What you need to do:
1 > The threading talk excerpt names several mechanisms for coordinating MP tasks in the Carbon MP API. List every one of them.
2 > Pick up the talk on Darwin and Carbon threading after its last sentence and carry it forward.

━━ Source excerpt ━━

XNU is the kernel that has the high-level or low-level, depending on your perspective, implementation of some of the primitives that are used by the LibC project. The Open Group has a nice website with the single-unit specification that we kind of model, and if you want to go there and get a nice bookmark there page for the Pthreads API, it's a fairly good reference. And the News Group Comp Programming Threads is where a lot of Pthreads experts like to hang out.

I'll talk a little bit now about the Carbon MP API. It's one of the high-level APIs that lives on top of the Darwin POSIX threads. One of the notions that is a little bit different in Carbon is the MP tasks are what I was referring to as threads previously.

So in Classic, you had MP tasks that ran in a process's address space, and those are basically what I've been referring to as threads. A difference between Classic and Mac OS X, obviously, is you now have separate address spaces, so MP tasks won't be able to communicate like they could in Classic between multiple address spaces, so you have to be aware of that.

Like all the thread APIs, there's several mechanisms that exist to coordinate MP tasks. There's semaphores, which are simple signaling mechanisms. Message queues, which allow you to create fairly complex worker-client implementations. There are event groups, so you can wait for lots of different signals to happen using a single entry point. There's also critical regions, where if you have a set of code that you only want one thread to be in at a time, you can specify that as a critical region. It also provides recursive entry, so it knows that the same thread can enter that critical region.

━━━
━━ Source material ━━

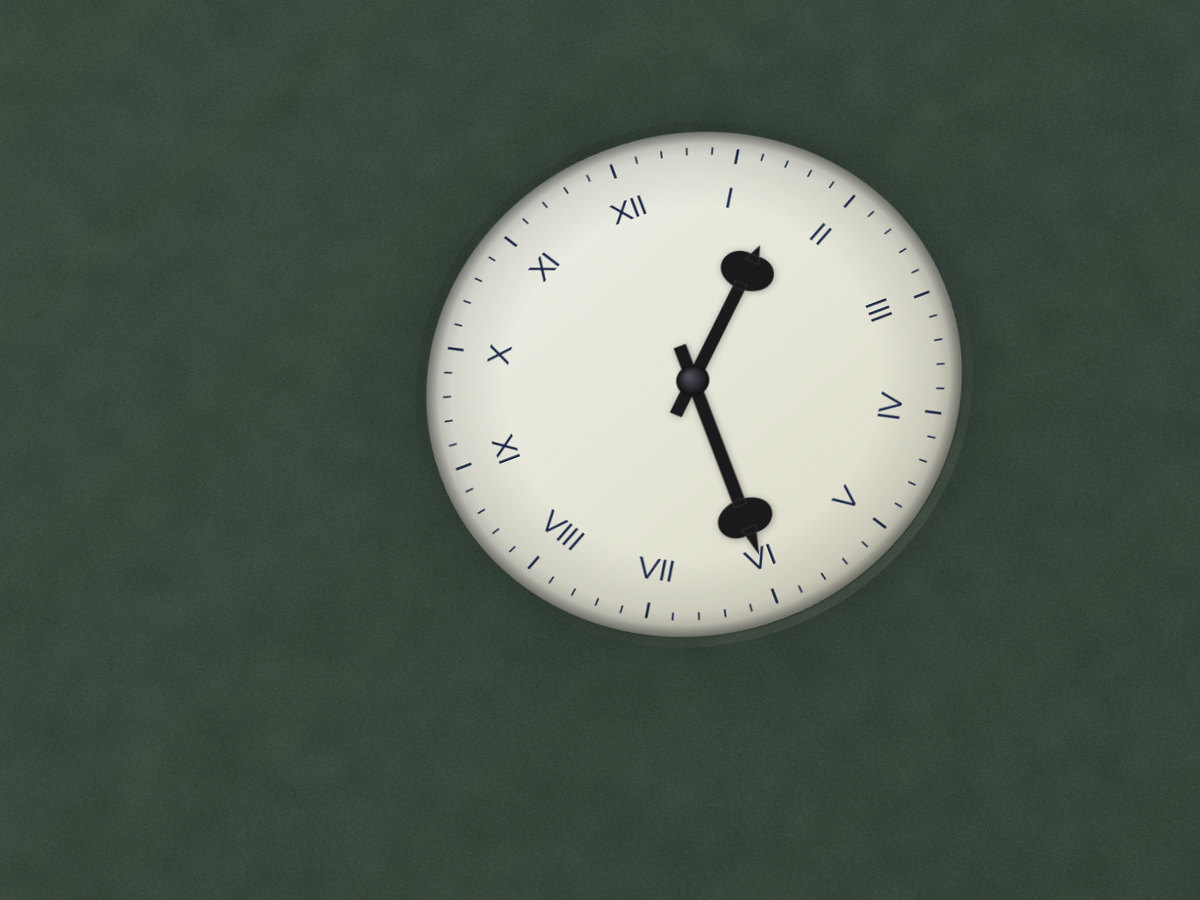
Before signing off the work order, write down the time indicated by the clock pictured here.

━━━

Per-task answers:
1 >
- Semaphores
- Message queues
- Event groups
- Critical regions

2 >
The MPTask API also provides some handy atomic increment/decrement operations. So if you have a very common operation like a reference count that you want to increment or decrement, rather than taking a full-blown lock, changing the variable and unlock, you can just use one of these atomic operations. Examples of the APIs in Mac OS X that use the MPTask are the Synchronous File Manager and OpenTransport. Both take advantage of this API. The Carbon API has a list of thread-safe services, and that's documented in Tech Note 2006, if you want to take a look at that.

Next I'll talk about Cocoa Threads, another high level thread API, kind of a peer to the Carbon threading. NSThread is the Cocoa Thread class. It's very simple to use. There's very few APIs that you have to learn to use this. Most threading models have the notion of a start function. So in Objective-C you have a start method that your class will implement. In NSThreads, they keep track of the Objective-C exception model. So when you raise an Objective-C exception, that raise occurs in the specific NSThread rather than kind of throughout the whole process.

There's an exit notification, which is kind of like the joining mechanism I talked about. When a thread exits, you may just want to know that it's gone away, so you can register for that notification through the normal Cocoa notification mechanisms. Each NS thread also has a per-thread dictionary.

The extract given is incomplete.